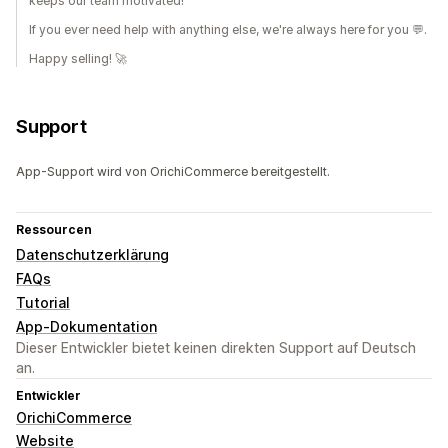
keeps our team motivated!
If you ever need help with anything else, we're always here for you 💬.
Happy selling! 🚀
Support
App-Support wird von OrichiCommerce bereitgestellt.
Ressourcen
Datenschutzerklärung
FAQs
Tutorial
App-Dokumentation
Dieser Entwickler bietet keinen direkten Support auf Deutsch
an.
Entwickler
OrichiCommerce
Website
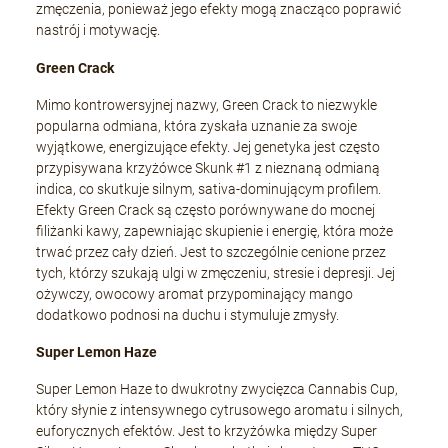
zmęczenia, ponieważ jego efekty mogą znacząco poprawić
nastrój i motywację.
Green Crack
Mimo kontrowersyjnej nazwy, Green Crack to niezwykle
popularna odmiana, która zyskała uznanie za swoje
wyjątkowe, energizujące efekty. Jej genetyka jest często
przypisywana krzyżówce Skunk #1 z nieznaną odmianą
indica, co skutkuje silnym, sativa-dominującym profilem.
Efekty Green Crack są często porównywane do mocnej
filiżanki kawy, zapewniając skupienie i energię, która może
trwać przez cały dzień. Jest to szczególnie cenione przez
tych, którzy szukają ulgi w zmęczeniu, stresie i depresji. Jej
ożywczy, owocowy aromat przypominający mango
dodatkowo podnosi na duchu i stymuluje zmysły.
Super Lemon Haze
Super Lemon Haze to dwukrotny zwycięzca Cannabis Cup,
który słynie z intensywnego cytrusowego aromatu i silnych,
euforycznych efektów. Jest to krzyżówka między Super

Exercise prompt =>
From the material above, return every line that contains "Green".

Written response =>
Green Crack
Mimo kontrowersyjnej nazwy, Green Crack to niezwykle
Efekty Green Crack są często porównywane do mocnej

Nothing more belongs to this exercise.